◆ Ziel der Aufgabe:
Beantworte anhand des Textauszugs zur Besteuerung ausländischer Künstler:
1. Wie hoch liegt das steuerfreie Existenzminimum derzeit?
2. Wie viel Prozent der Einnahmen sollen bei der pauschalen Gewinnermittlung weiterhin als Gewinn gelten?
3. Von welcher Behörde sollen die Künstler das personifizierte Scheckheft erhalten?

◆ Gezeigter Textauszug:

================

Nach dem Modell des Deutschen Kulturrates:
- wird auch für vorübergehend in Deutschland tätige ausländische Künstlerinnen und Künstler ein jährlicher Freibetrag in Höhe des steuerfreien Existenzminimums (derzeit liegt er bei 14.040 Mark im Jahr) eingeführt,
- sollte bei der Berechnung des Gewinns das bisherige Modell der pauschalen Gewinnermittlung beibehalten bleiben, das heißt weiterhin angenommen werden, dass von den erzielten Einnahmen 50 Prozent an Gewinn verbleiben,
- sollte die Umsatzsteuer in Höhe von 16 Prozent aus der Bemessungsgrundlage herausgerechnet werden.
Um eine möglichst einfache Handhabung der Besteuerung vorübergehend in Deutschland tätiger ausländischer Künstlerinnen und Künstler zu ermöglichen, schlägt der Deutsche Kulturrat folgendes Verfahren vor: - ausländische Künstlerinnen und Künstler, die in Deutschland vorübergehend tätig sind, erhalten vom Bundesamt für Finanzen ein personifiziertes Künstlerfreibetrags-Scheckheft,
- das Künstlerfreibetragsscheckheft enthält Schecks in unterschiedlich großer Stückelung, die insgesamt eine Summe in Höhe des Freibetrags ergeben,
- pro Veranstaltung können Künstler Schecks aus dem Künstlerfreibetrags-Scheckheft dem Veranstalter übergeben,
- so lange die Jahreseinnahmen der ausländischen Künstlerinnen und Künstler unterhalb des Freibetrags verbleiben, fällt keine Pauschalsteuer an,
- steigen die Einnahmen über den Freibetrag, setzt die reguläre Pauschalbesteuerung ein.
Dieses Modell würde für selbstständige ausländische Künstler und unselbstständige ausländische Künstler, die vorübergehend in Deutschland arbeiten, gleichermaßen gelten. Die praktische Durchführung der Besteuerung vorübergehend in Deutschland tätiger ausländischer Künstlerinnen und Künstler sollte weiterhin beim Bundesamt der Finanzen verbleiben.

================

◆ Datenauszug:
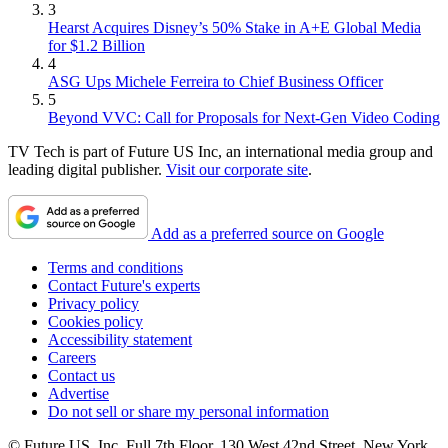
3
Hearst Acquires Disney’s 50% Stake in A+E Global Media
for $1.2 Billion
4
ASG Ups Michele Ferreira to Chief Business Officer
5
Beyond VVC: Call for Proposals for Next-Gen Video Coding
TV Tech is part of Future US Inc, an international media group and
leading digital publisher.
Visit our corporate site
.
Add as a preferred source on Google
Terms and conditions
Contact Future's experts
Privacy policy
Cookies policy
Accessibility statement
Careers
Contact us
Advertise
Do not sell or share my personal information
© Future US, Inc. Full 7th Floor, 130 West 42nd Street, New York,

================

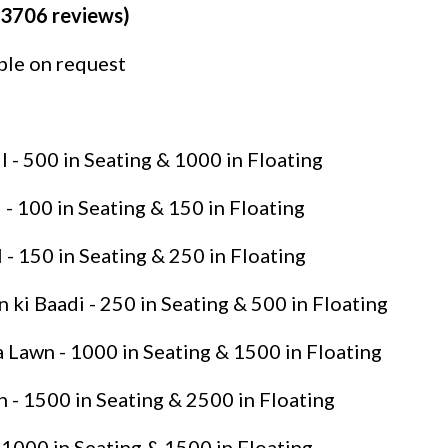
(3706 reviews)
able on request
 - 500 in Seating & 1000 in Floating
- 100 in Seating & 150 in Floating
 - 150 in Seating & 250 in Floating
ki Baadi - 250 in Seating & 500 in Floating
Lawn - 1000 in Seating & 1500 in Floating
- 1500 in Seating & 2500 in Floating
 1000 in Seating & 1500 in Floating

================

◆ Antwortbereich:
1. Bei 14.040 Mark im Jahr.
2. 50 Prozent.
3. Vom Bundesamt für Finanzen.